**LISTA DE ATIVIDADES**
A) Segundo o acórdão, o que o tipo de ilícito do n.º 2 do art.º 18.º da Lei n.º 6/2004 exige, em vez do resultado de obtenção dos documentos?
B) Transcreva o trecho do acórdão desde "2. Daí que a" até "em processo penal)", inclusive.

**TRECHO**

# # # # #

打印全文
Processo n.º 270/2021 Data do acórdão: 2022-3-17
(Autos de recurso penal)
Assuntos:
– crime de falsificação de documentos
– art.o 18.o, n.o 2, da Lei n.o 6/2004
– art.o 9.o do Código Penal
– crime não de resultado
S U M Á R I O
1. Da letra do n.o 2 do art.o 18.o da Lei n.o 6/2004 resulta que o delito penal aí descrito não é um crime de resultado, em doutrina penal falando, já que neste tipo-de-ilícito não se exige o resultado de obtenção de qualquer dos documentos legalmente exigidos para a entrada, permanência ou autorização de residência na Região Administrativa Especial de Macau, mas sim a intenção de obtenção deste tipo de documentos.
2. Daí que a norma do art.o 9.o do Código Penal (que dispõe à partida que “Quando um tipo legal de crime compreender um certo resultado”…), com mira em crime de resultado, não é aplicável ao crime de falsificação de documentos acima referido.
O relator,
Chan Kuong Seng

Processo n.º 270/2021
(Recurso em processo penal)
Recorrente: Ministério Público
Recorrido: 1.o arguido A (A)

# # # # #

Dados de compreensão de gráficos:
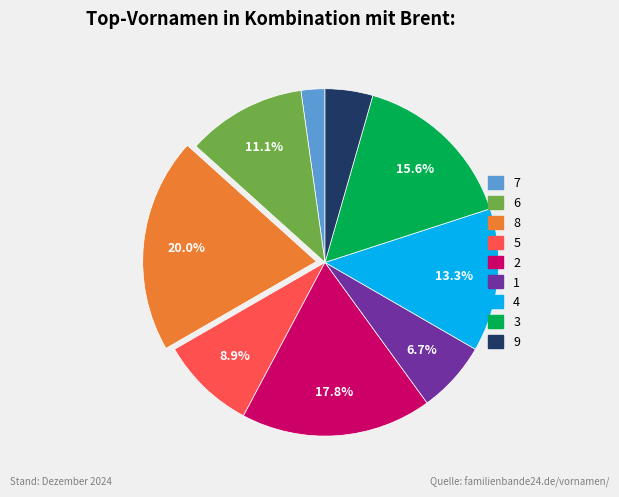

Approximately how many times larger is the value at 6 compared to 5?

1.2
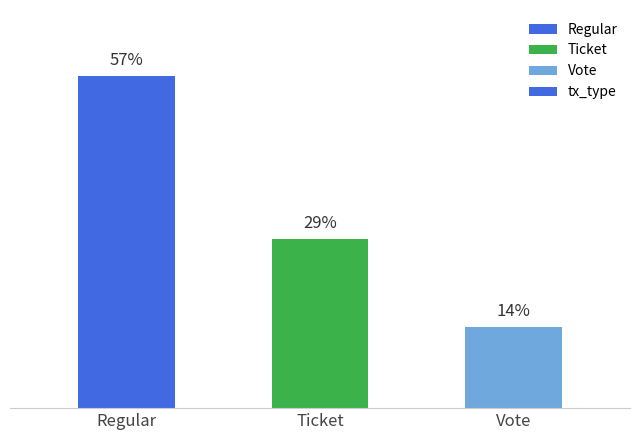

At which label is the value closest to 35?

Ticket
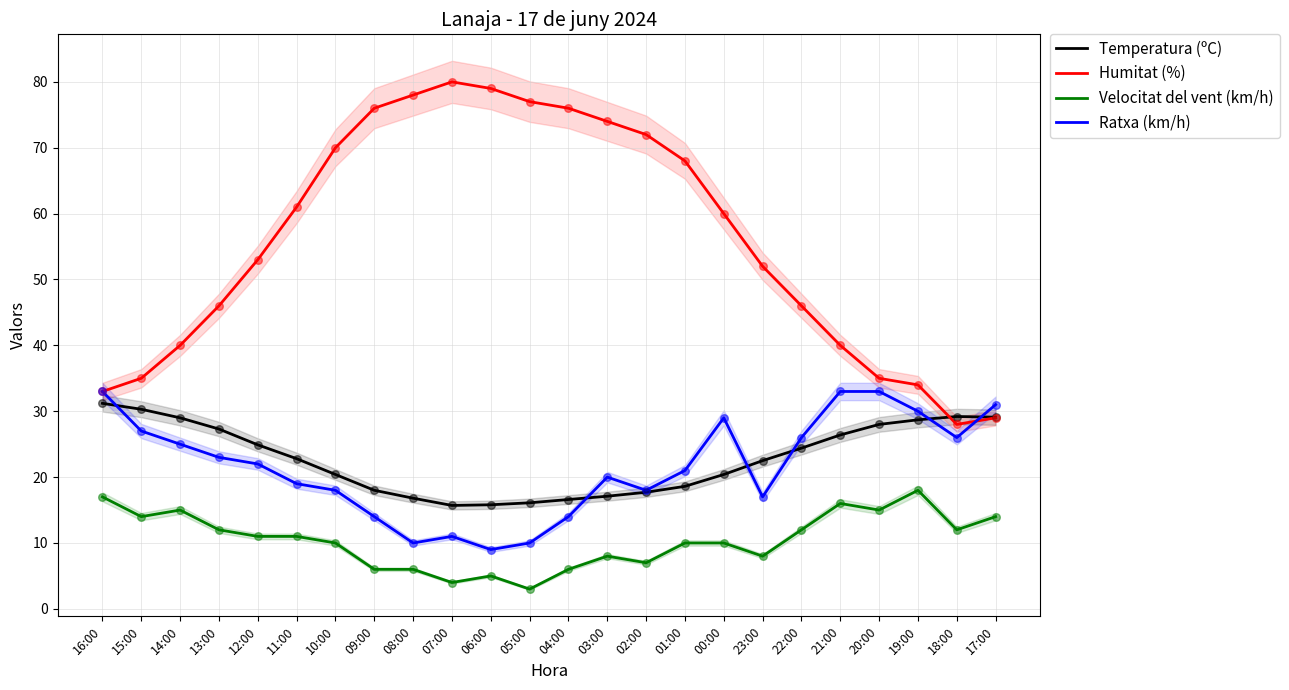

Which series has the largest total across all categories?

Humitat (%)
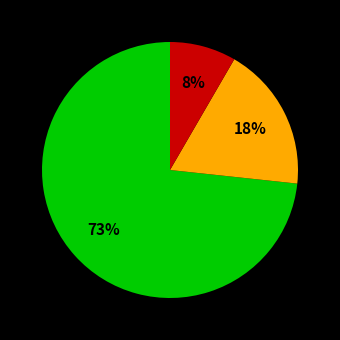

Is there a majority slice in this chart?

Yes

# # # # #

**RESULTADOS DOS EXERCÍCIOS**
A) A intenção de obtenção desse tipo de documentos.

B)
2. Daí que a norma do art.o 9.o do Código Penal (que dispõe à partida que “Quando um tipo legal de crime compreender um certo resultado”…), com mira em crime de resultado, não é aplicável ao crime de falsificação de documentos acima referido.
O relator,
Chan Kuong Seng

Processo n.º 270/2021
(Recurso em processo penal)